Regulatory requirements around data protection continue to be a huge headache for businesses, and in particular ones like wealth managers for whom processing personal information is their lifeblood. Here, we delve into this hugely important but generally neglected area of research to paint an up-to-the-minute picture of how firms are coping.
The EU’s General Data Protection Regulation came into force two-and-a-half years ago, yet wealth managers’ travails with this incredibly wide-reaching, complex piece of legislation - and those emulating it internationally - are far from over. In fact, as new research by this publication and regtech firm Apiax shows, reducing the associated costs and operational pain is starting to look very urgent indeed.
Having surveyed and interviewed data protection specialists from a wide range of private banks, wealth managers and Tier 1 banking groups operating in Europe, what first became clear is that firms’ data protection challenges mirror the fulsomeness of the regulations they contend with (EU GDPR alone comprising 99 Articles and 173 interpretive Recitals).
Although 27 per cent reported that their biggest challenges stem from transferring data to other parties and countries, the majority (53 per cent) are still tripping up on issues with day-to-day internal processing.

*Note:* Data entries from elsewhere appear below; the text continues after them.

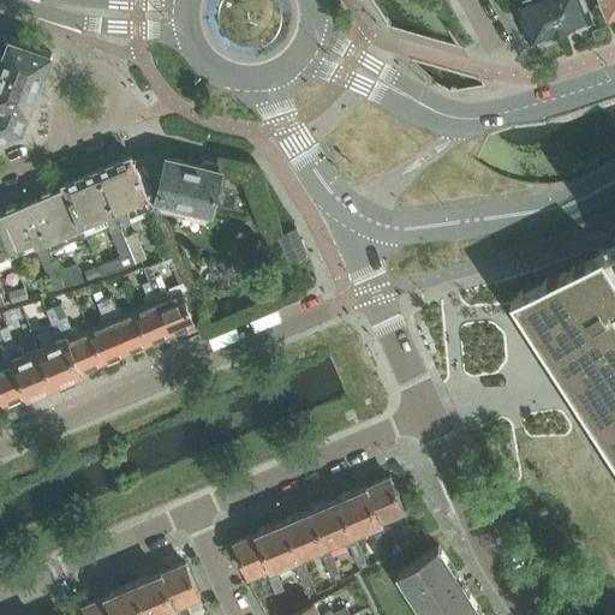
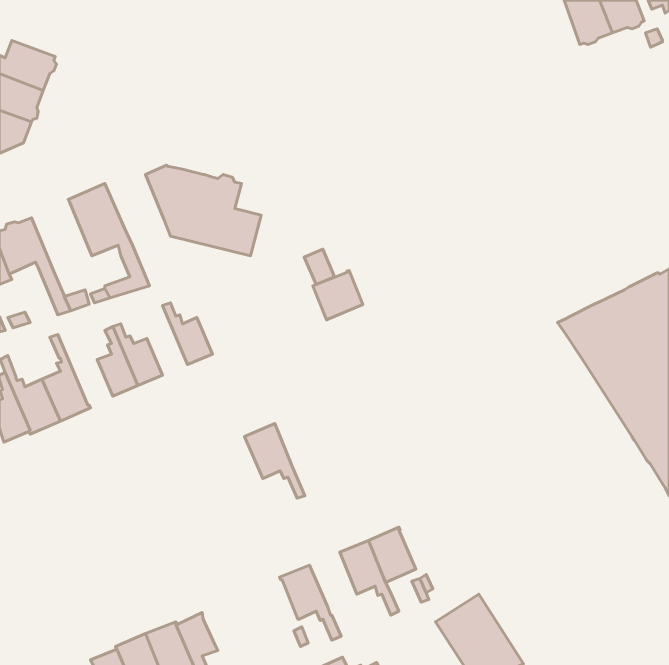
building: [96,159,150,229] -> none
building: [29,190,84,253] -> none
building: none -> [313,270,363,320]
building: [135,285,172,348] -> none
building: [53,308,103,376] -> none
building: [365,480,404,529] -> none
building: [283,510,339,579] -> [245,424,305,498]
building: [234,536,274,579] -> none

The remaining 20 per cent cited concerns as varied as infrastructure complexity, sheer volume of work, culture and documentation like the Data Protection Impact Assessments that must be carried out for high-risk processing or technology innovations.
Unsurprisingly, given that it touches on so many business areas, data protection specialists are helicoptering to assist a panoply of departments including legal, HR and front-office. However, one stands head and shoulders above the rest in creating most work. As wealth managers further accelerate technology change to deal with the pandemic, a full 50 per cent of respondents report that IT is their department’s biggest client.

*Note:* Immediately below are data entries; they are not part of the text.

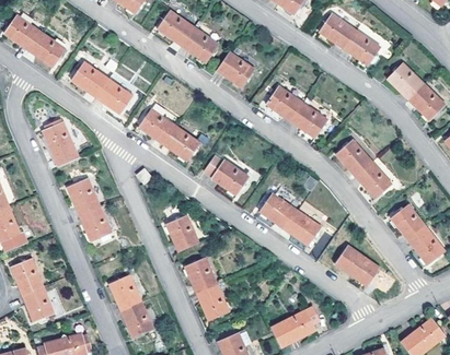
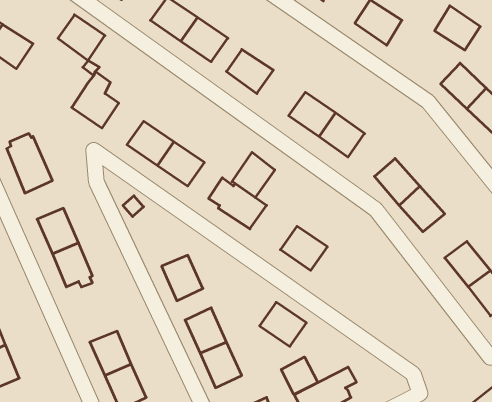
building: [345,29,381,64] -> [435,6,480,50]
building: [71,62,108,98] -> [58,15,105,60]
building: none -> [232,152,275,198]
building: [285,209,322,244] -> [260,302,306,346]
building: [336,244,381,285] -> none
building: none -> [281,357,318,394]

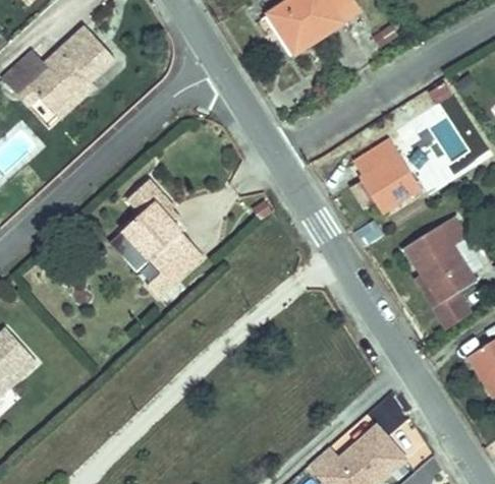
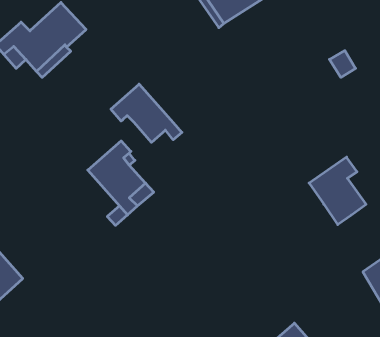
building: none -> [111,84,182,142]
building: [348,136,409,207] -> none
building: [410,274,469,328] -> none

As the battle-hardened will know, GDPR also interacts with (and often rubs against) many other laws and regulations. These include rules concerning electronic communications like the EU’s ePrivacy Directive, but also those governing employment, financial record-keeping and the sharp end of governmental imperatives like AML and surveillance. It is little wonder that the data protection laypeople within organisations need significant help with meeting their obligations. As one Data Protection Officer said, “literally everyone is knocking on my door”.
Keeping up to speed
The burden is exacerbated by the fact that data protection teams are often smaller than one might expect, even often at very large firms indeed (of which more later). But what really came through strongly is that informing colleagues is really a downstream issue.
As case law, regulatory guidance and even the interpretation of the rules themselves evolves, it is clear that staying on top of requirements is a massive challenge even for the specialists themselves. For starters, the fact that EU states can exercise a wide range of derogations means this apparently “General” regulation can be very territorially particular indeed in its application.
More challenging still, is the barrage of change even at the level of primary law. The bombshell invalidation of the US Privacy Shield on 16 July was an object lesson in how fast institutions’ carefully -- and expensively -- developed processes can be upended. No grace period was granted the thousands of organisations exporting data to the US under it.